Жервеза не спускала глаз с кабачка дяди Коломба, на левой стороне: ей показалось, что Лантье вошел туда. Вдруг ее окликнула с улицы толстая простоволосая женщина в фартуке.
– Раненько вы встали, госпожа Лантье!
Жервеза нагнулась.
– А, это вы, госпожа Бош!.. У меня сегодня пропасть работы.
– Да, так вот оно и выходит. Само-то собой ничего не делается.
И начался разговор из окна на улицу. Г-жа Бош была привратницей дома, в котором ресторан «Двуголовый Теленок» занимал нижний этаж. Жервеза часто поджидала Лантье в ее комнатушке, чтобы не сидеть одной с обедающими мужчинами. Привратница сказала, что идет на улицу Шарбоньер: она хотела застать еще в постели должника служащего, с которого ее муж никак не мог получить за починку сюртука. Потом она стала рассказывать, как вчера один жилец привел к себе женщину и до трех часов ночи никому не давал спать. Но, не переставая тараторить, г-жа Бош пристально, с жадным любопытством оглядывала Жервезу. Казалось, она для того только и пришла, для того и стала под окошком, чтобы выведать что-то.
– Лантье еще не вставал? – внезапно спросила она.
– Да, он спит, – ответила Жервеза и невольно вспыхнула.

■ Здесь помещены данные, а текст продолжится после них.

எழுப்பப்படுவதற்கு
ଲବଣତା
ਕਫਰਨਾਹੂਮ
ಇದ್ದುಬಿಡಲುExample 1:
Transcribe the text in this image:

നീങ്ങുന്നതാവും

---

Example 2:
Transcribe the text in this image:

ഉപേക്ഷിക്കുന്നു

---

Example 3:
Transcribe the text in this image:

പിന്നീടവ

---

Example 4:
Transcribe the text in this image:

Г-жа Бош с удовлетворением заметила на ее глазах слезы и отошла, ругая мужчин паршивыми бездельниками. Но она тут же вернулась и крикнула:
– Ведь вы нынче идете в прачечную, правда?.. Мне тоже нужно кое-что постирать. Я займу для вас место рядом, мы еще поболтаем. – Потом, как бы охваченная внезапной жалостью, она добавила: – А вы бы лучше отошли от окна, бедняжечка вы моя. Еще заболеете… Глядите, совсем посинели.

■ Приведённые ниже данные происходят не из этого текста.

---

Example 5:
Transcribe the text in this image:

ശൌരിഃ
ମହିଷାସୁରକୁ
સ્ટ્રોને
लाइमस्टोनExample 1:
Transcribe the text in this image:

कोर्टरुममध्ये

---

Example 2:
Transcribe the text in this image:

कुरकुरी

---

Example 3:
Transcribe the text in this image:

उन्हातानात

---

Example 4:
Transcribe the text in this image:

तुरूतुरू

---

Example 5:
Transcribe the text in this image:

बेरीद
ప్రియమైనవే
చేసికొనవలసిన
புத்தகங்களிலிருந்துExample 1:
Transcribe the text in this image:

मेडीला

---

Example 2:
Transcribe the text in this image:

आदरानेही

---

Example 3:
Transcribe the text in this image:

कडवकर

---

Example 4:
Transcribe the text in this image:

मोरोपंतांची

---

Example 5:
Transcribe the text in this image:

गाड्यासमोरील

Но Жервеза словно застыла у окошка. Прошло еще два томительно долгих часа. Лавки открылись. Поток блуз, спускавшийся с высот, уже иссяк. Только отдельные запоздавшие рабочие, торопливо шагая, проходили заставу. Те, что застряли в кабачках, продолжали пить, отхаркиваться и плевать. Рабочих сменили теперь работницы: лакировщицы, модистки, цветочницы. Они быстро шли по бульварам, ежась в своей легкой одежонке. Шли они кучками, по три, по четыре, оживленно болтая, хихикая, сверкая глазами и поглядывая по сторонам. Время от времени проходила в одиночку какая-нибудь пожилая работница, бледная, худая, серьезная; она медленно шагала вдоль городской стены, обходя зловонные лужи. Потом пошли служащие. Они дули на пальцы и ели на ходу пятисантимовые булочки. Шли тощие заспанные молодые люди в коротких сюртуках, с синевой под глазами; шли желтые старички с изможденными от долгого сидения в конторе лицами; они быстро семенили по тротуару и поглядывали на часы, соразмеряя по ним скорость своей ходьбы секунда в секунду. Наконец бульвары приняли свой мирный утренний вид. Соседние рантье прогуливались на солнышке; простоволосые матери в грязных юбках укачивали грудных младенцев и меняли им пеленки на скамейках; сопливые, обтрепанные ребятишки возились кучками, ползали по земле, пищали, смеялись и плакали.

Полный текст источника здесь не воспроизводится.